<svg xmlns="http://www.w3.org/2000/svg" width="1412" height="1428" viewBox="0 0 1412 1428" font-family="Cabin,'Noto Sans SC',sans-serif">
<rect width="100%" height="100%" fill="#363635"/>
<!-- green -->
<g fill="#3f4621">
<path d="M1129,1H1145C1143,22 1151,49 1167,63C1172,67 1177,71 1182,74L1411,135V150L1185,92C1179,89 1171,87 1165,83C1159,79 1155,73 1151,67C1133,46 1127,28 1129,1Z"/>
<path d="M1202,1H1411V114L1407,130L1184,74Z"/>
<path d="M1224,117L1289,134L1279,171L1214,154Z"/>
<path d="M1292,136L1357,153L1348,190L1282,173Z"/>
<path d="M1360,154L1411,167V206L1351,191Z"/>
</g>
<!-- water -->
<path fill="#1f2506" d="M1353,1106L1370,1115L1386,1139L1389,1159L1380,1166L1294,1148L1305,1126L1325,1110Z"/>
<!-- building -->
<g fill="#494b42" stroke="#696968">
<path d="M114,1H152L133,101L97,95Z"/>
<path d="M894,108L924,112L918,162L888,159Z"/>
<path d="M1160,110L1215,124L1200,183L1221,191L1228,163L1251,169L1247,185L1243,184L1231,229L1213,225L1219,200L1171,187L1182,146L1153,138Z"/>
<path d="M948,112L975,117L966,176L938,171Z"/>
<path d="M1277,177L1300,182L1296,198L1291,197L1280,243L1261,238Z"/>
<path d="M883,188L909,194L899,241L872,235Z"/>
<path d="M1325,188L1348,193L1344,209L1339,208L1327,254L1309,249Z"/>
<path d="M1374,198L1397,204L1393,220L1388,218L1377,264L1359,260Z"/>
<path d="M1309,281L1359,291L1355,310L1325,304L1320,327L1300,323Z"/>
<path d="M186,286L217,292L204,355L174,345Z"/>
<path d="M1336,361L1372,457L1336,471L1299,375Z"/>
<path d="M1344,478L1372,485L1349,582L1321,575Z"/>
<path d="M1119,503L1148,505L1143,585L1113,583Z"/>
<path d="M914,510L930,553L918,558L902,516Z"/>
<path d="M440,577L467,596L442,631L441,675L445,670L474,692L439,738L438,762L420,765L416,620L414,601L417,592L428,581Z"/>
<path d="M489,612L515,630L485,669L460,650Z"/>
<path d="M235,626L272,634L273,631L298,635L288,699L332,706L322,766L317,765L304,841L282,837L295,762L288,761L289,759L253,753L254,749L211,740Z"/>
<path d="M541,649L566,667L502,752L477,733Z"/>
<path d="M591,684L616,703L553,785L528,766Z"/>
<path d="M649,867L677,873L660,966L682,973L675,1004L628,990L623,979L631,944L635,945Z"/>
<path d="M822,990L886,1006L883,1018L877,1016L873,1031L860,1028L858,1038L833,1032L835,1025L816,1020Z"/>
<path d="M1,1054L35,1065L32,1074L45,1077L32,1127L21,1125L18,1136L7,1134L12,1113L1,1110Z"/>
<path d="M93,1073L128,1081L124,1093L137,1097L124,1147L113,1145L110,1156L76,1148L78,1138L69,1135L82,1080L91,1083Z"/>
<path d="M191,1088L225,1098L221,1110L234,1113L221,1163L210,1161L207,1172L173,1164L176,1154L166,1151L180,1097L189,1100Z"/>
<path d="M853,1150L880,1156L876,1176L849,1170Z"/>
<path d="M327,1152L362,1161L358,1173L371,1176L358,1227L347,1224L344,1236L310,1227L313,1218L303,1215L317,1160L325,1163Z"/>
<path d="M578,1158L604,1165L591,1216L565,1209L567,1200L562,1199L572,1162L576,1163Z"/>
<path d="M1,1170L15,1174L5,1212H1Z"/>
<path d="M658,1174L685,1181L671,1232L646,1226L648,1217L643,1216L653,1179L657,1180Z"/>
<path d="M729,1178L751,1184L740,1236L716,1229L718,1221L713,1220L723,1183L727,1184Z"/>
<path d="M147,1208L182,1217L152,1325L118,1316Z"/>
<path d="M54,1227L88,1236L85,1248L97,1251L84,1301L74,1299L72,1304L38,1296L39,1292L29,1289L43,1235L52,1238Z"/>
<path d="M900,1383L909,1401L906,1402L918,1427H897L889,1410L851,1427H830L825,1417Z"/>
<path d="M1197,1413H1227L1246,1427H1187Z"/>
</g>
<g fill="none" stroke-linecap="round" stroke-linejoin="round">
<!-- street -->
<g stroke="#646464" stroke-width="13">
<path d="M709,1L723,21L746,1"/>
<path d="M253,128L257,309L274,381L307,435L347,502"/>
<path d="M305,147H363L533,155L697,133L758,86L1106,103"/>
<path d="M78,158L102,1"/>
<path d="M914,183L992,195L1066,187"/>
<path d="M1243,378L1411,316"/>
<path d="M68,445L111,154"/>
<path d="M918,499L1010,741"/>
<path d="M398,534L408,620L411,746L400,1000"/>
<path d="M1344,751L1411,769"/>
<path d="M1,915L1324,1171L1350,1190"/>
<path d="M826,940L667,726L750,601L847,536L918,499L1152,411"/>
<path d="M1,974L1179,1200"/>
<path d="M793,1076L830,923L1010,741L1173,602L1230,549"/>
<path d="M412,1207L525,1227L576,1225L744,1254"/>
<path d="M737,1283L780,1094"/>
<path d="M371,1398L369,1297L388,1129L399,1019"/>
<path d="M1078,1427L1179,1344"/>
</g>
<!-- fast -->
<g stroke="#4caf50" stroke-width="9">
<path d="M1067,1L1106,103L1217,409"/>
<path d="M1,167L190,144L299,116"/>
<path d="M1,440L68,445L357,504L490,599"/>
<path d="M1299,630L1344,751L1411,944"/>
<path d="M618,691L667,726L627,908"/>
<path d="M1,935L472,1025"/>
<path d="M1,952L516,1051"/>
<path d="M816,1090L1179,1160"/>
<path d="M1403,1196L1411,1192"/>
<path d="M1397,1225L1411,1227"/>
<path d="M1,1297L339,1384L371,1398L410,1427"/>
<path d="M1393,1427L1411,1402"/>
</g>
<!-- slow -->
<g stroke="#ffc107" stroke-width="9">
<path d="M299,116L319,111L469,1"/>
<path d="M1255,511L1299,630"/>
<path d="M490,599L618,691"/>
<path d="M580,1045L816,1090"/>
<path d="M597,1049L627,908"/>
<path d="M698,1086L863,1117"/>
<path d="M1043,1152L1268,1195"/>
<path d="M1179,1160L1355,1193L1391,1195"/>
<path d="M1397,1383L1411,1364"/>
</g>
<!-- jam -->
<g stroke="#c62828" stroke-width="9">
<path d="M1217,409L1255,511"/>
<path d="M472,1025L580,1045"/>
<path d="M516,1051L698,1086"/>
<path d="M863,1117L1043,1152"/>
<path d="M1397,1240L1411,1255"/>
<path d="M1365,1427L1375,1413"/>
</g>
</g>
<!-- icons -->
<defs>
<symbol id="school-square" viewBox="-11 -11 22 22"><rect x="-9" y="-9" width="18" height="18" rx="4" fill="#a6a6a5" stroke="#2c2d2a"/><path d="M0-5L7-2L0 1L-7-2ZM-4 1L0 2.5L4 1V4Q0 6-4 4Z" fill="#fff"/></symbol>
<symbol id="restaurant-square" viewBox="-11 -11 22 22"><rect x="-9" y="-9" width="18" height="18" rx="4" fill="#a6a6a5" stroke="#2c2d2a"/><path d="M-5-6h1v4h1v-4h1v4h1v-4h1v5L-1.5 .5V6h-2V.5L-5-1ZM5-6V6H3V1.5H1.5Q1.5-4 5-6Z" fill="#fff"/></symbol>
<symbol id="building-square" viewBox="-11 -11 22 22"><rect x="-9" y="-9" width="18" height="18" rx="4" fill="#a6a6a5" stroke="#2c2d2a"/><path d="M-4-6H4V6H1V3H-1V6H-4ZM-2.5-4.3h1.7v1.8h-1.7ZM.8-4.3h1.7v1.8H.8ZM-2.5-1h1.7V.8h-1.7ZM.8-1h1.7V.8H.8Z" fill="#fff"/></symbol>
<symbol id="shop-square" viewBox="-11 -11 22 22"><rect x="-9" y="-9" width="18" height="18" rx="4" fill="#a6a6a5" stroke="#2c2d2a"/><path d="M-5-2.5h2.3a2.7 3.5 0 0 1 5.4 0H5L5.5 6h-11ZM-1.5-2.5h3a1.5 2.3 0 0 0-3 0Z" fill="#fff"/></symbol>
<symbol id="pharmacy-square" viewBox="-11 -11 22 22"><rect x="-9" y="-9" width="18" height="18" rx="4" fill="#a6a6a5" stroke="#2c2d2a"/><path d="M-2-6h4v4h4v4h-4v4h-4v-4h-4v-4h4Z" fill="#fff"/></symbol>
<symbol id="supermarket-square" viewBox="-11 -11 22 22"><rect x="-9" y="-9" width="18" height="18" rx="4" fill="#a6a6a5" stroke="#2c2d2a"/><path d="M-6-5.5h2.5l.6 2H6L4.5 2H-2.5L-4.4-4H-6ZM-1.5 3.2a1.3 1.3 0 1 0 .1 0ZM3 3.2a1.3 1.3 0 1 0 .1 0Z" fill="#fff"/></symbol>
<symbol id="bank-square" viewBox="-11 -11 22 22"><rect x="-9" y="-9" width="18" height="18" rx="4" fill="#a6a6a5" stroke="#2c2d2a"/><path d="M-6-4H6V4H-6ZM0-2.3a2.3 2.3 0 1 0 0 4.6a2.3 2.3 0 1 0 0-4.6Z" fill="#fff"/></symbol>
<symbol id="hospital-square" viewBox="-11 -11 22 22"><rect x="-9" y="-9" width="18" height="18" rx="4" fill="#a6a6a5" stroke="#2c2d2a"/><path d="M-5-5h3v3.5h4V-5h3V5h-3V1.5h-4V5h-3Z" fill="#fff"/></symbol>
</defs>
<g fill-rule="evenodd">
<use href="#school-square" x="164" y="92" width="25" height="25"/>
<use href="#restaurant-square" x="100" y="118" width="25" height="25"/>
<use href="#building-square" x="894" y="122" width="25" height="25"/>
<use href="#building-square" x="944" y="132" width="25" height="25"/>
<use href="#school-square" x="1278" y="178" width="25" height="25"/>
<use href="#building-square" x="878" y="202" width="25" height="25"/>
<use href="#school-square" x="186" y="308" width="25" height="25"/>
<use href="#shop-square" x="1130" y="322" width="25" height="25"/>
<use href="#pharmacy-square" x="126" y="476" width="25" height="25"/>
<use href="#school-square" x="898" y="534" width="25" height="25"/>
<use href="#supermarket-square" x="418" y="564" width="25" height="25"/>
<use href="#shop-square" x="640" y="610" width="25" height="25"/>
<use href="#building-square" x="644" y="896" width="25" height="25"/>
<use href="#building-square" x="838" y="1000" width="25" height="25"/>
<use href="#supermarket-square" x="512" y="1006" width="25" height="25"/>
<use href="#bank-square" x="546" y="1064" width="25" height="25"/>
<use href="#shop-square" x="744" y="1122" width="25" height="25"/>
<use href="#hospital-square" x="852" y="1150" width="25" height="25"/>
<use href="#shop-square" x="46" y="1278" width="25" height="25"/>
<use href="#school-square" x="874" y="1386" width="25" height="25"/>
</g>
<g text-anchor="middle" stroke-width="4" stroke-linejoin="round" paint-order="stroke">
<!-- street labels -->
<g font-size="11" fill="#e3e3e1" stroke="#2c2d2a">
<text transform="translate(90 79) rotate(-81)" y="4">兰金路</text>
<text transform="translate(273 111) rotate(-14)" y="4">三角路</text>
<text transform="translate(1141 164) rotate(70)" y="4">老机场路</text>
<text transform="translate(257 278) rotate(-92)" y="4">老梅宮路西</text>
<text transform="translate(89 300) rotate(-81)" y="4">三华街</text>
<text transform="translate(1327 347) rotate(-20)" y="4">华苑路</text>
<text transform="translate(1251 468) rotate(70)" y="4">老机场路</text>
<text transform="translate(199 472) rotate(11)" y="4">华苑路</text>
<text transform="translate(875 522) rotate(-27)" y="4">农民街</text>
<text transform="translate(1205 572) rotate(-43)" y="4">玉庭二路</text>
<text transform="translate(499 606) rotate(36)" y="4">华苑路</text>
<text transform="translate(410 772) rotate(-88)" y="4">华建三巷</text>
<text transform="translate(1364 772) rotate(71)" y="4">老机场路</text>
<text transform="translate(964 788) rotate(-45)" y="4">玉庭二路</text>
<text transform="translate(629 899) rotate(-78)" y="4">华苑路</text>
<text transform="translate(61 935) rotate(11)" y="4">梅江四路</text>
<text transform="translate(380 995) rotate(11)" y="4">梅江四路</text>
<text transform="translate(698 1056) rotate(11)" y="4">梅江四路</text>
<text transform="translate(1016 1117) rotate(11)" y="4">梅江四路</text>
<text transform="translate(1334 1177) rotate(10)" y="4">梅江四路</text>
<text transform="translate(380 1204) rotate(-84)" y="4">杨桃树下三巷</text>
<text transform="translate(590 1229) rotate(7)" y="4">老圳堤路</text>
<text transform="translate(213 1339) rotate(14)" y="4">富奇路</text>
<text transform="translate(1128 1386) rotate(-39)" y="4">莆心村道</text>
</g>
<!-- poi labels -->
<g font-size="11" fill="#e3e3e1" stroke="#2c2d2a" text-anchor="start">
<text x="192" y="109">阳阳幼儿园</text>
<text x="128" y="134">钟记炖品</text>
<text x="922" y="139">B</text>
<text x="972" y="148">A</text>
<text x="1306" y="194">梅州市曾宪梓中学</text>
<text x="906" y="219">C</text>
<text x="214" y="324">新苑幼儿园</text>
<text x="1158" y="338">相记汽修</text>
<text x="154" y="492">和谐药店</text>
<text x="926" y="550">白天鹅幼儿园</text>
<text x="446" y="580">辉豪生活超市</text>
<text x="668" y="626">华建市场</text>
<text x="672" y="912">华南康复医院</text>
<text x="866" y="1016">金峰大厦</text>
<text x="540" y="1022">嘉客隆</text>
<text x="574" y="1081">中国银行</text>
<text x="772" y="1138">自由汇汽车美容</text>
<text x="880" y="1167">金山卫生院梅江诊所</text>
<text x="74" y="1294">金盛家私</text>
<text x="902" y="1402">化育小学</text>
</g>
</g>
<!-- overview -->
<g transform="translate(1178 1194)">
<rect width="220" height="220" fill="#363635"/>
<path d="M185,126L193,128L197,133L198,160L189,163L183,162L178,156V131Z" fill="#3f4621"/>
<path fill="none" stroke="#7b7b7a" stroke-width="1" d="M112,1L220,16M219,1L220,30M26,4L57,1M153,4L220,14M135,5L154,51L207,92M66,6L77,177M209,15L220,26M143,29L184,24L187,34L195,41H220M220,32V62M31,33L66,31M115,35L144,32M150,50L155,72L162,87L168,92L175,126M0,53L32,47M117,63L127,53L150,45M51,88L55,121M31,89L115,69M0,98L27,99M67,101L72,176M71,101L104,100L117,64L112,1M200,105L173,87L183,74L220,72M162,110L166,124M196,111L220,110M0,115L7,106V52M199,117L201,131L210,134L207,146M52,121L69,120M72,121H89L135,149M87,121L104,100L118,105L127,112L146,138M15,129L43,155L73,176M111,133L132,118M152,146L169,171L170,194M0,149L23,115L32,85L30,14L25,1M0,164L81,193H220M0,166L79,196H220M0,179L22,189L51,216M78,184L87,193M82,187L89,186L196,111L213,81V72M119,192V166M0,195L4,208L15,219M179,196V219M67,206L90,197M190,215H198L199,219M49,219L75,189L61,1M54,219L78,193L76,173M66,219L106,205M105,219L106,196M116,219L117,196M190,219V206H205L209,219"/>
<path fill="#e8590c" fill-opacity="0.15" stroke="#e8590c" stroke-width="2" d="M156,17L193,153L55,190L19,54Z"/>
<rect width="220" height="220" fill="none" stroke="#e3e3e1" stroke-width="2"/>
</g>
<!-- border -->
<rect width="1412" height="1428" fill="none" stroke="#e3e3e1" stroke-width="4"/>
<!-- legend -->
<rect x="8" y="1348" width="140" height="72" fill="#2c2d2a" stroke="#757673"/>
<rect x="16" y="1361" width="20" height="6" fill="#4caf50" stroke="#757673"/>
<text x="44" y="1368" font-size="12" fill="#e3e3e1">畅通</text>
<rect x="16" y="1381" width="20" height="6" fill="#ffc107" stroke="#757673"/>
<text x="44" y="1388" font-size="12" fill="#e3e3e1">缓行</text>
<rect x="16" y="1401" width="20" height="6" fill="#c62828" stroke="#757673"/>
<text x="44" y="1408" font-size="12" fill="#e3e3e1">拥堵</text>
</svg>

::::

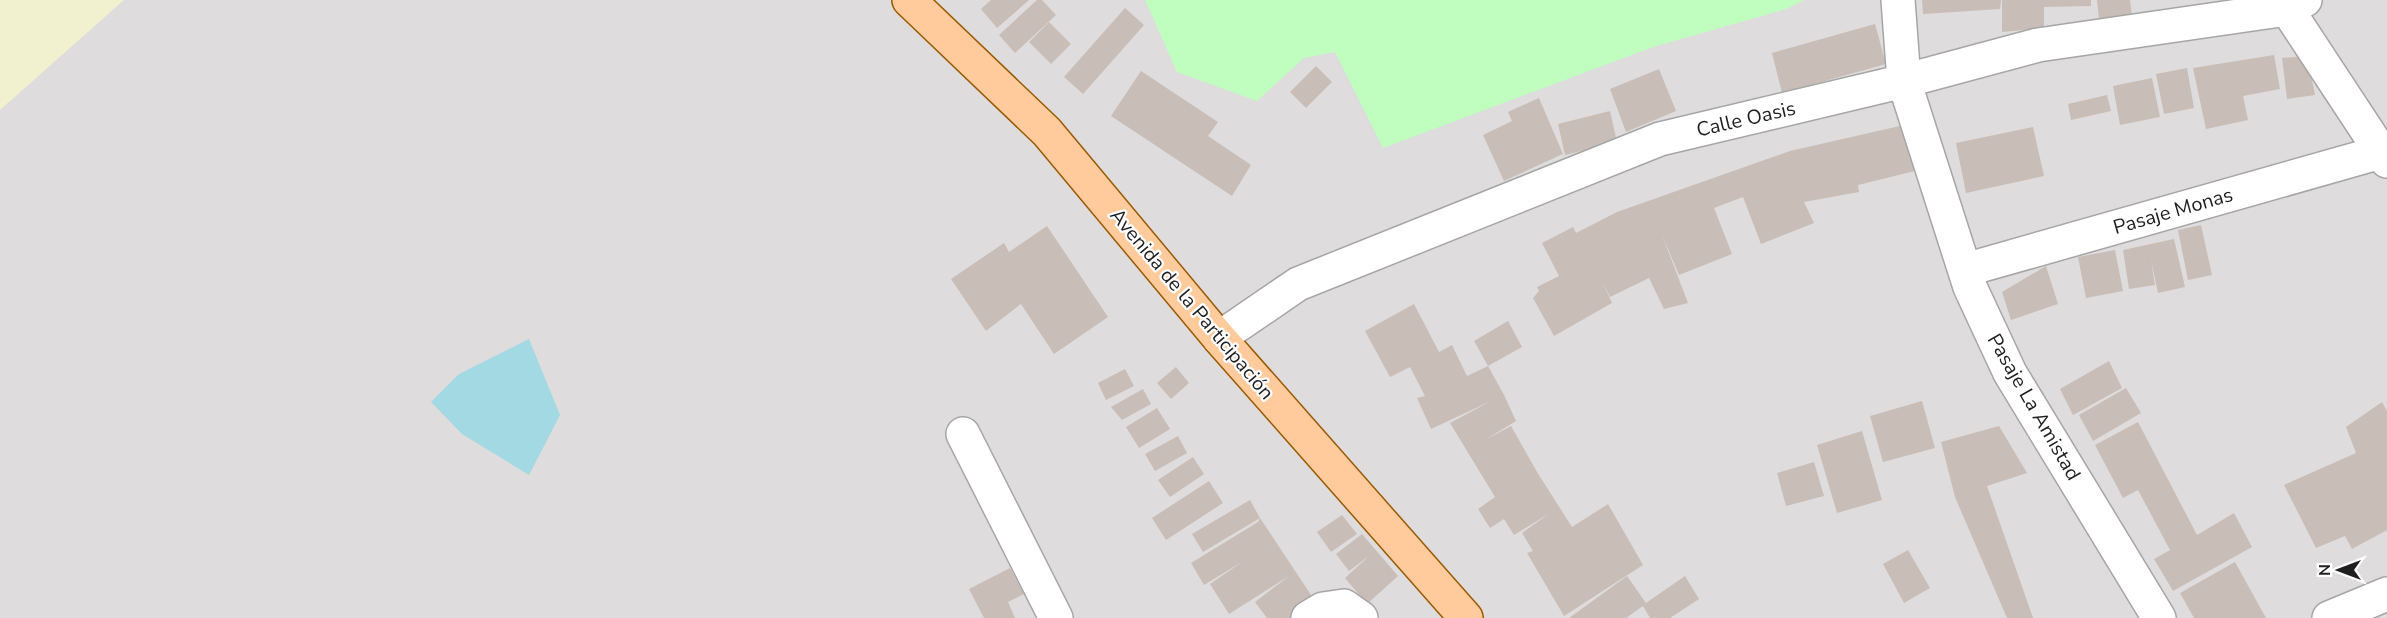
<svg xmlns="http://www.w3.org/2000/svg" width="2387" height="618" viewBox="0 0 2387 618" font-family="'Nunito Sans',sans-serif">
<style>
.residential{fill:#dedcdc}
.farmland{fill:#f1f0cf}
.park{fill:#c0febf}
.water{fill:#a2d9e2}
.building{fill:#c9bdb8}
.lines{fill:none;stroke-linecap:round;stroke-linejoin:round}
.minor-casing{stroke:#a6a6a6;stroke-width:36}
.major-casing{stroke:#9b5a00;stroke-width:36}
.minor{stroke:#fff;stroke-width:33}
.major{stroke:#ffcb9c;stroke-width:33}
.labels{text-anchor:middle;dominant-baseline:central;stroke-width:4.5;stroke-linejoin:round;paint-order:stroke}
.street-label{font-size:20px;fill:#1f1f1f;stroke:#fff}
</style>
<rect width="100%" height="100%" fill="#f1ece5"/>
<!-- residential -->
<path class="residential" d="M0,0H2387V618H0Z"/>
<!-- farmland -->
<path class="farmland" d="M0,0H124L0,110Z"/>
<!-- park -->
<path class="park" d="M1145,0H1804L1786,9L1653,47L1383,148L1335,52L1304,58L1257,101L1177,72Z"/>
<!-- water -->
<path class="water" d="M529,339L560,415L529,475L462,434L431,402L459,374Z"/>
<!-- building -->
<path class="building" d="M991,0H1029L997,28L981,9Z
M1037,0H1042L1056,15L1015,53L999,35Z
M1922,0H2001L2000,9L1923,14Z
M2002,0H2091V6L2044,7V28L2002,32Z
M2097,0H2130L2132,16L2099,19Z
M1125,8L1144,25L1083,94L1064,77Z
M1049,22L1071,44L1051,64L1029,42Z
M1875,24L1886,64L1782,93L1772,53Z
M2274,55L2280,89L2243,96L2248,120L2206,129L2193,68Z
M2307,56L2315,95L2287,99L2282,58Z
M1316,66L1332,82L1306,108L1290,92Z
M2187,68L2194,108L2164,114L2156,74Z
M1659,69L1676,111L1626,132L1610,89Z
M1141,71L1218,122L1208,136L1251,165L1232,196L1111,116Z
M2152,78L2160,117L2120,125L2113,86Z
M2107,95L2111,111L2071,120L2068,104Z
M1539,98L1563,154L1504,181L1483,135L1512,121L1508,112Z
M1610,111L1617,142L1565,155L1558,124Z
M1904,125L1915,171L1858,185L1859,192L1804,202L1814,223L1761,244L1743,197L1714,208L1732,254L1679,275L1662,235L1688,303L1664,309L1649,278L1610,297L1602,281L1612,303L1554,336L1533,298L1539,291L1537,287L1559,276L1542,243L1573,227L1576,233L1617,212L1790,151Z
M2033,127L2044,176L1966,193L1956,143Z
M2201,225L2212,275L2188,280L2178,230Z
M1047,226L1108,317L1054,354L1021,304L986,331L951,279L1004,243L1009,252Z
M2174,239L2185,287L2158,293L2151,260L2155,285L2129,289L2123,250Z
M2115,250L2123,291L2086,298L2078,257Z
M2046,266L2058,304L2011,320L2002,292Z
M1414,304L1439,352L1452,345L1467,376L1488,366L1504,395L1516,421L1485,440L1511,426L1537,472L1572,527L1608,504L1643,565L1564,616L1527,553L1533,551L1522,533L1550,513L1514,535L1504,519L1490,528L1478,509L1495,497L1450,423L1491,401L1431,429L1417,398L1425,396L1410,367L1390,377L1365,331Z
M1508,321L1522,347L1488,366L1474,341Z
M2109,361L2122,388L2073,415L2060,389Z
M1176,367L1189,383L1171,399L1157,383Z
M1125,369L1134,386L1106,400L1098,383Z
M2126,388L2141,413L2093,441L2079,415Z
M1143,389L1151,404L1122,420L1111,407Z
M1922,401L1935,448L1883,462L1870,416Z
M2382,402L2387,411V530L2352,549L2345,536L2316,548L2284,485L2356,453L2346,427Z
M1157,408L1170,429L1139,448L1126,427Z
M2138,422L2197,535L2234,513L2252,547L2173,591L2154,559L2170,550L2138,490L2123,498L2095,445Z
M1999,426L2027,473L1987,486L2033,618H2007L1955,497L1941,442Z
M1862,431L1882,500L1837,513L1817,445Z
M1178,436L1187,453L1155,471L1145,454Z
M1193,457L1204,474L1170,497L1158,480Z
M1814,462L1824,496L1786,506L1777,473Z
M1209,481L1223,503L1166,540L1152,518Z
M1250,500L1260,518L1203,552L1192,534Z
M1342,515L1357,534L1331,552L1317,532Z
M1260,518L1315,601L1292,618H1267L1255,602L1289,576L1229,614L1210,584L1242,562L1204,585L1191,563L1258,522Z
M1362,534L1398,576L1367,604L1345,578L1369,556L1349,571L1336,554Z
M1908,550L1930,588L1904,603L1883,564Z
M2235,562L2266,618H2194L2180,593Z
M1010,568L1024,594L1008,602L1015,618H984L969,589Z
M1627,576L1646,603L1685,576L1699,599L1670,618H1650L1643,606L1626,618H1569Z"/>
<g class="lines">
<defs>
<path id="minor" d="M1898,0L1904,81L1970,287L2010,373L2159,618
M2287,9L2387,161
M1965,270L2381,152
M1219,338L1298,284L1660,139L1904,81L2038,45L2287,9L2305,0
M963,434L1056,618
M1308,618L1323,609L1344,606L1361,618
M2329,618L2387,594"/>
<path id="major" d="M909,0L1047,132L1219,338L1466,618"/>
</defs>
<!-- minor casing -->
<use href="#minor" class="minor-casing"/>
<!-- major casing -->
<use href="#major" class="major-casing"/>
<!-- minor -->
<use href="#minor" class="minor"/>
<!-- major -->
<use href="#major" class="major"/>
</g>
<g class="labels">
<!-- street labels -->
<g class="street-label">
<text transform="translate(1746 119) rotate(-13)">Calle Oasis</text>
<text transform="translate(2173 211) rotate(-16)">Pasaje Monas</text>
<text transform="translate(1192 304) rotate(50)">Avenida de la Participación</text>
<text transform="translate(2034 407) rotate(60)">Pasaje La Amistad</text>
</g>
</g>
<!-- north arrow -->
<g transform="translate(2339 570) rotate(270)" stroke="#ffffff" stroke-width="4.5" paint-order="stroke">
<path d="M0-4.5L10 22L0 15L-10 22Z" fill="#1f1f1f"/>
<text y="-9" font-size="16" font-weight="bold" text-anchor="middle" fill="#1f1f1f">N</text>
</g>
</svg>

::::

WHAT THIS TASK INVOLVES: For this exercise, copy each line from the listing above that has the word "lines".

SOLVED PROBLEM:
.lines{fill:none;stroke-linecap:round;stroke-linejoin:round}
<g class="lines">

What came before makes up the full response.